**Task description**
What you should give back is a precise copy of the lines below from the one containing "Figure 8: Di" through the one containing "Figure 5. Pressure", with no pictures.

**Records**
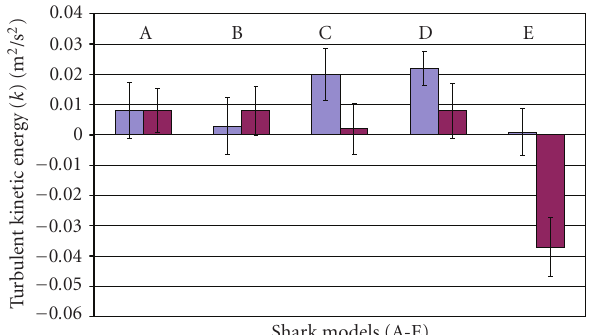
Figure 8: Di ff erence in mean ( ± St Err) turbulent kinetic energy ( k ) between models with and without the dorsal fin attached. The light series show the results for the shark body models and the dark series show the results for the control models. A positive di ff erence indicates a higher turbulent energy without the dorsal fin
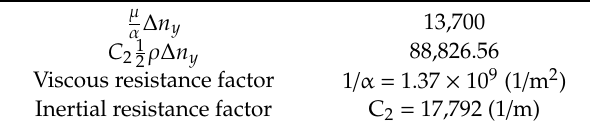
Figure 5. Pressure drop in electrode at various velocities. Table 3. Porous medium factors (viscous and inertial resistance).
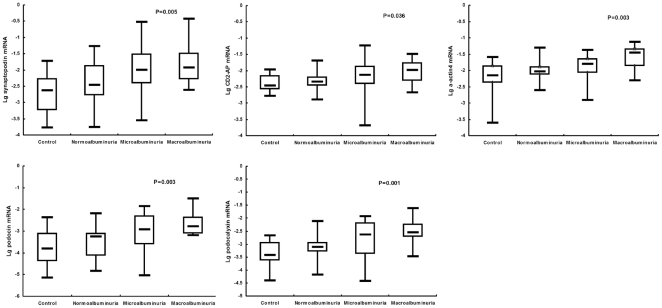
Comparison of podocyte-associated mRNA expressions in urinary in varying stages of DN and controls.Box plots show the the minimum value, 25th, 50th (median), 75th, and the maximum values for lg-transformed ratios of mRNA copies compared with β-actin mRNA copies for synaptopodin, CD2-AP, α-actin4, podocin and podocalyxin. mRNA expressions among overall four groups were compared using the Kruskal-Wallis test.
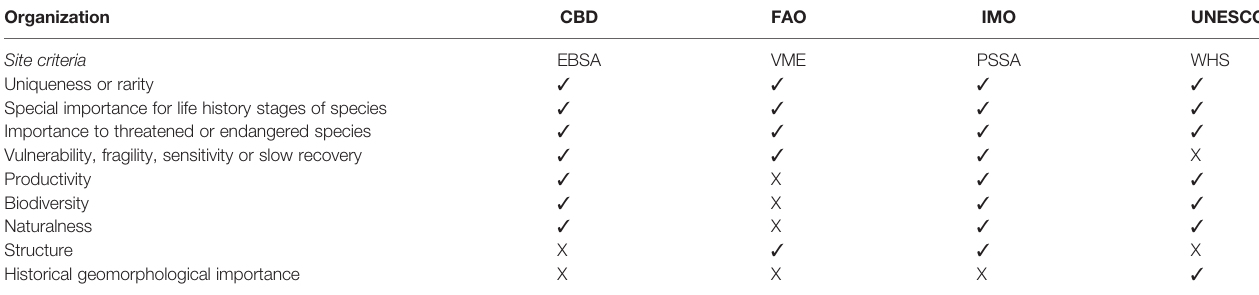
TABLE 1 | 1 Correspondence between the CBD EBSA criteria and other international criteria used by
==
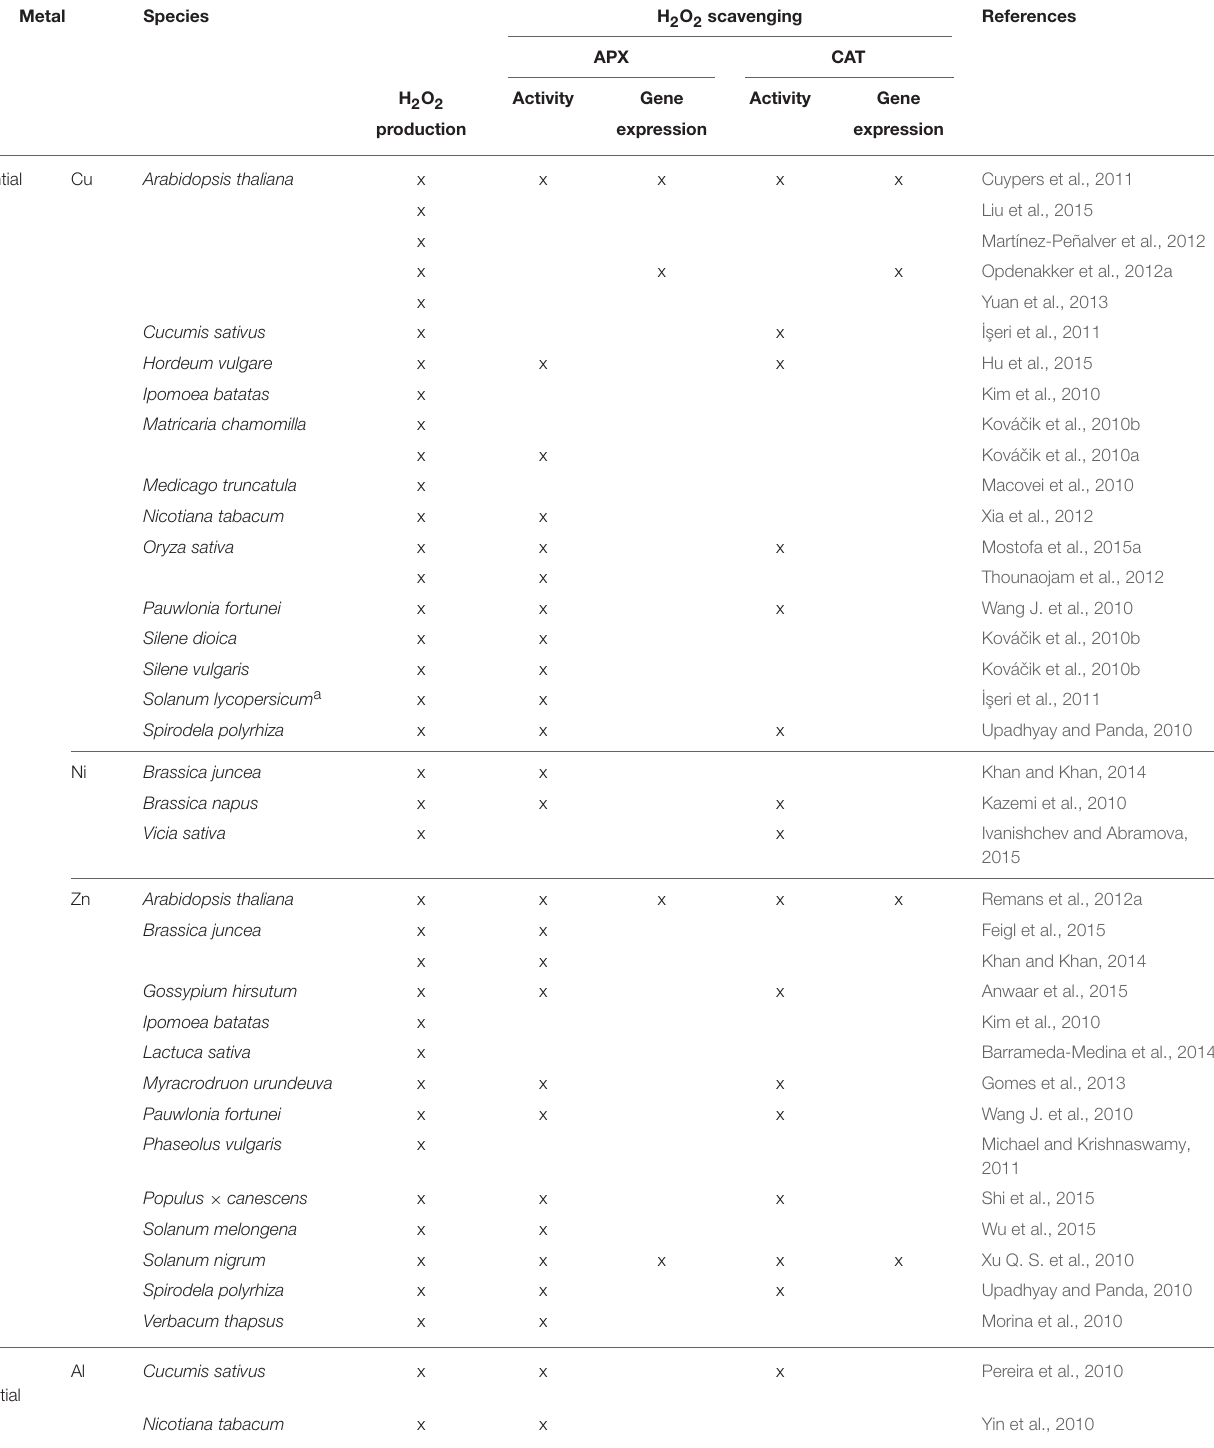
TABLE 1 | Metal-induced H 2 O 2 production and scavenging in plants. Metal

**Solution**
Figure 8: Di ff erence in mean ( ± St Err) turbulent kinetic energy ( k ) between models with and without the dorsal fin attached. The light series show the results for the shark body models and the dark series show the results for the control models. A positive di ff erence indicates a higher turbulent energy without the dorsal fin
Figure 5. Pressure drop in electrode at various velocities. Table 3. Porous medium factors (viscous and inertial resistance).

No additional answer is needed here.